[Seçilen Metin]

Söz konusu olayda kullanılan mağaranın yapısı, metan gazı oranlarının yüksekliği, giriş-çıkış planlarının koordinasyonu gibi unsurlar operasyonel planlamada yeni bir farkındalık düzeyini zorunlu kılmaktadır. Bu da bizi daha derin bir gerçekle yüzleştiriyor: Türkiye, sadece PKK’nın fiilen silah bırakmasıyla değil, onun geride bıraktığı yapısal, yeraltı ve psikolojik izlerle de mücadele etmek zorundadır. Bu izlerin başında, işte bu “ölüm mağaraları” gelmektedir.
Bu bağlamda, sahada karşılaşılan riskleri salt birer teknik detay olarak değil, gelecekteki askerî doktrinin şekillenmesine yön verecek uyarılar olarak okumak gerekir. Türkiye Cumhuriyeti Devleti’nin artık terörün bıraktığı enkazı temizlerken aynı anda kendi personelinin can güvenliğini, yüksek teknoloji, sahaya özel sensör sistemleri ve disiplinlerarası iş birlikleriyle yeniden inşa etmesi zaruridir.
Terörsüz Türkiye’nin İnşası: Devlet ve Toplum
Türkiye, 40 yılı aşkın bir süredir terörle mücadele ederken yalnızca topraklarını değil, toplumsal dokusunu, kolektif hafızasını ve gelecek tahayyülünü de bu mücadelenin parçası hâline getirmiştir. PKK terörü yalnızca bir güvenlik tehdidi değil; aynı zamanda toplumu kutuplaştıran, travmatize eden, kurumları yoran ve devleti sürekli tetikte tutan çok katmanlı bir yıpratma mekanizmasıdır. Bugün geldiğimiz noktada, eğer gerçekten terör örgütü sahadan çekiliyor, silahlar susuyor ve Türkiye yeni bir döneme giriyorsa, bu sadece bir güvenlik zaferi değil; aynı zamanda çok yönlü bir inşa sürecinin zorunlu başlangıcıdır.
Her büyük mücadele, bir “inşa iradesi” ile taçlandırılmazsa eksik kalır. Tıpkı Kurtuluş Savaşı’nın ardından Türkiye Cumhuriyeti’nin kurumsallaşması gibi, terörle mücadelenin ardından da terörsüz bir Türkiye'nin kurumsal ve toplumsal altyapısı inşa edilmelidir. Bu süreç sadece güvenliğin devamı değil; aynı zamanda adaletin tesisi, toplumsal barışın onarılması ve travmaların rehabilitasyonu sürecidir.

[Görev Yönergesi] Şu üç ifadenin seçilen metinle uyuşup uyuşmadığını belirtin: (a) Türkiye 40 yılı aşkın bir süredir terörle mücadele etmektedir. (b) PKK terörü yalnızca bir güvenlik tehdididir. (c) Sahada karşılaşılan riskler salt birer teknik detay olarak okunmalıdır. Her biri için evet ya da hayır yazın ve kararı belirleyen sözleri metinden birebir alıntılayın.

[Sağlanan Malzeme]
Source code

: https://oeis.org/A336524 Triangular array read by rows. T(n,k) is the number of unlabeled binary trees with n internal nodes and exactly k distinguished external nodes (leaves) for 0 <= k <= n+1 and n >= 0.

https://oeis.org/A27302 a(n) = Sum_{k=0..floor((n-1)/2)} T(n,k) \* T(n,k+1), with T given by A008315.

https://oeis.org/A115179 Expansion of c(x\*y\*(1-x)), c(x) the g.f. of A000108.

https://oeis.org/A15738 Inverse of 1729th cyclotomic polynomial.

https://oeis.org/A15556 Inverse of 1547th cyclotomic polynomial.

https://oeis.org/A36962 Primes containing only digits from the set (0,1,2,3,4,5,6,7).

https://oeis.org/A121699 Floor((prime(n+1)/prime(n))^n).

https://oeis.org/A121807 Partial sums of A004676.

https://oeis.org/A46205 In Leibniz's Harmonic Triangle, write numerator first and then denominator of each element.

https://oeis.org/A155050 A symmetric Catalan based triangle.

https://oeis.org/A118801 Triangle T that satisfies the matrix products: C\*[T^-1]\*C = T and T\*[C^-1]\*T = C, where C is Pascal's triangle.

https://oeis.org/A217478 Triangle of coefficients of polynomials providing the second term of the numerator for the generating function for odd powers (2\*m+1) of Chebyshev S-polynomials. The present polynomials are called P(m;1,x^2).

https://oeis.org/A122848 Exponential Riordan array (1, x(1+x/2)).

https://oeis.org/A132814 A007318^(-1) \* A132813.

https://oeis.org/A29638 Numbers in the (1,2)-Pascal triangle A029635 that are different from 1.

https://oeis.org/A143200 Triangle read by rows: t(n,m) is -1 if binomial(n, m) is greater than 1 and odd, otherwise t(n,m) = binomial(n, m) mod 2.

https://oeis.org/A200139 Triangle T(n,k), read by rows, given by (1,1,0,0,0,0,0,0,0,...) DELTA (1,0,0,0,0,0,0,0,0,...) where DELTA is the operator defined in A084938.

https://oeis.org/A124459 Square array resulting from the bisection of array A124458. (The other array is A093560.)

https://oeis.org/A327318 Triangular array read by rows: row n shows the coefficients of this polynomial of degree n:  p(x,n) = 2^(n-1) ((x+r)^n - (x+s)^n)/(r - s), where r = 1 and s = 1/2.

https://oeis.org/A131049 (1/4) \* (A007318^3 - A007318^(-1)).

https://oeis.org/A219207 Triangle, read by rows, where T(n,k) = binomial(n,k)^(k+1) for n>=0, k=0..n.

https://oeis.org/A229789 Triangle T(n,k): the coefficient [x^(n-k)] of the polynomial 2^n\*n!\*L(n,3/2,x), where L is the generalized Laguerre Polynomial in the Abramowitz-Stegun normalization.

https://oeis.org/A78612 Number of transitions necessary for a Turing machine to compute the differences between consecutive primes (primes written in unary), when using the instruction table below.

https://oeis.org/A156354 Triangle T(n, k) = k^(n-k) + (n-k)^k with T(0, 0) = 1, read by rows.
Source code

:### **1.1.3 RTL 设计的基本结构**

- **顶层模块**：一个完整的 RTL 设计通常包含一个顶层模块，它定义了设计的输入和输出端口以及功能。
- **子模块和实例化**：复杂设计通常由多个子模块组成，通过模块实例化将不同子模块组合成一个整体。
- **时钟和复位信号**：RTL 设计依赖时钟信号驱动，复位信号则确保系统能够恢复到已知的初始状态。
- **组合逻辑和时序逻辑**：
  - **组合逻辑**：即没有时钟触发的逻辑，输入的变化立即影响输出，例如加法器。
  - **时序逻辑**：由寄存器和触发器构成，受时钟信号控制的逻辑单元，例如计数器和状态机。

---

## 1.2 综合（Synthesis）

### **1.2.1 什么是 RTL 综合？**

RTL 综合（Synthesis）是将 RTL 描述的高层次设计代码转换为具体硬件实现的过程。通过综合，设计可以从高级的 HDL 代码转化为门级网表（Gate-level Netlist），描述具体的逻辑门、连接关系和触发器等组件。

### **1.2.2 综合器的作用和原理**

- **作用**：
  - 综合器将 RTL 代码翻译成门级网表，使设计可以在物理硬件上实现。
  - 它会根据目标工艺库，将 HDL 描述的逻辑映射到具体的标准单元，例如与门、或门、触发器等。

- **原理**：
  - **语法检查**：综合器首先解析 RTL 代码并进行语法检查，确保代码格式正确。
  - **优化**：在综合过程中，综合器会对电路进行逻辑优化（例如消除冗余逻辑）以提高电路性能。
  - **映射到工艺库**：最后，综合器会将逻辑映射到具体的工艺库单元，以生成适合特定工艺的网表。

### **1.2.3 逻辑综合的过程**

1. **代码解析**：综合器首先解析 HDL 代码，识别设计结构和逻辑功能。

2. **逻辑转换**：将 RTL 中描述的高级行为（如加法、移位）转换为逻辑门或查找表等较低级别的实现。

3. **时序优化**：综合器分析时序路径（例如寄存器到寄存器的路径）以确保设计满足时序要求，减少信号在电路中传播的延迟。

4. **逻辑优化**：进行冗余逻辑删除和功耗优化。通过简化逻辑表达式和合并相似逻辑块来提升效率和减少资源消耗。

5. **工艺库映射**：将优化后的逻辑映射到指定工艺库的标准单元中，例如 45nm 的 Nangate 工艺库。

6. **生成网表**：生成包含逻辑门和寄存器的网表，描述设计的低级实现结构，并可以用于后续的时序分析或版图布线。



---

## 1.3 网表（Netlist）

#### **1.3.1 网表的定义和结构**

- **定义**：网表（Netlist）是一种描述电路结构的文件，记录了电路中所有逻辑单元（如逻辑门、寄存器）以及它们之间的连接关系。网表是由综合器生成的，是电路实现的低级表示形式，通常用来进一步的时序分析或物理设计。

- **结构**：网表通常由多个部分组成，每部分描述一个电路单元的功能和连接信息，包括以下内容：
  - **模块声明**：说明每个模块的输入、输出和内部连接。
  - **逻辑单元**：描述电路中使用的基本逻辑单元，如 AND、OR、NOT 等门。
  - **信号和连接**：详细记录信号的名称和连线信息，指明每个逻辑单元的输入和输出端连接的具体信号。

[Alıştırma Çıktısı]
(a) Evet: "Türkiye, 40 yılı aşkın bir süredir terörle mücadele ederken"
(b) Hayır: "PKK terörü yalnızca bir güvenlik tehdidi değil"
(c) Hayır: "sahada karşılaşılan riskleri salt birer teknik detay olarak değil, gelecekteki askerî doktrinin şekillenmesine yön verecek uyarılar olarak okumak gerekir"